The 2012 London Olympics are officially over, the medal count tallied and athletes are returning home. While the U.S. topped the charts in overall and gold medals, and the U.K. scored more golds than ever before, the real story was how prominent a role social media played. In it’s nightly broadcast, NBC even had a segment that highlighted key activities that happened in the social sphere. It’s clear the “social olympics” were a success on many levels, so much so that increasingly, social measures are being applied to athlete and event popularity. Twitter now uses “tweets per minute” as an official benchmark for gauging consumer energy.

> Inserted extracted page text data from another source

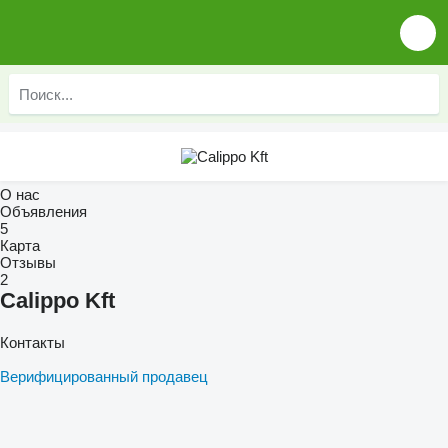
О нас
Объявления
5
Карта
Отзывы
2
Calippo Kft
Контакты
Верифицированный продавец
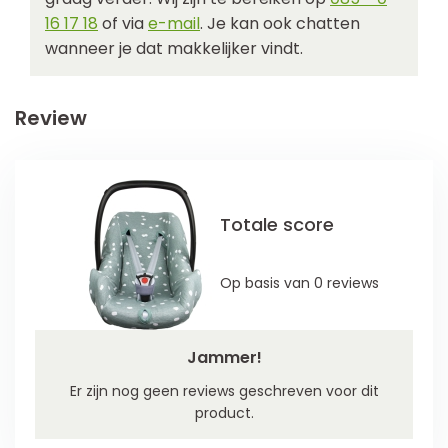
16 17 18
of via
e-mail
. Je kan ook chatten
wanneer je dat makkelijker vindt.
Review
Totale score
Op basis van 0 reviews
Jammer!
Er zijn nog geen reviews geschreven voor dit
product.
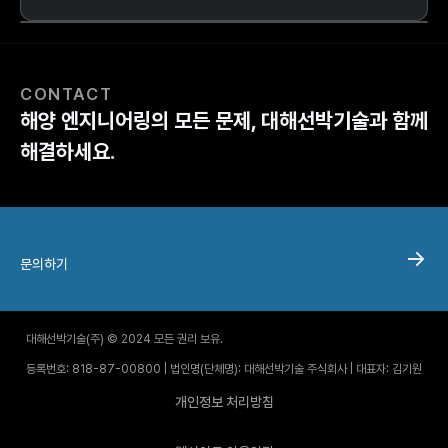
CONTACT
해양 엔지니어링의 모든 문제, 대해선박기술과 함께
해결하세요.
문의하기
대해선박기술(주) © 2024 모든 권리 보유.
등록번호: 818-87-00800 | 법인명(단체명): 대해선박기술 주식회사 | 대표자: 김기원
개인정보 처리방침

This NYTimes infographic is one of many superb data visualizations produced during the games. It shows the relative % gain in Twitter chatter of 140 Olympic athletes over the course of the games. It’s a small sampling, but the notable athletes are represented. The beauty is that because it’s relative gain over baseline, even lesser known athletes can stand out if they were able to generate conversation. Presumably, the conversation was about their performances in the games, but often it was the athletes themselves that stimulated conversation. From diving star Tom Daley outing a troll to athletes getting distracted on social media, it’s clear it played an important roll in their mindset.
For athletes that gained big new followings, it will be interesting to see how they use social media to interact with their new fans. Best to strike while the iron, er I mean gold is still hot.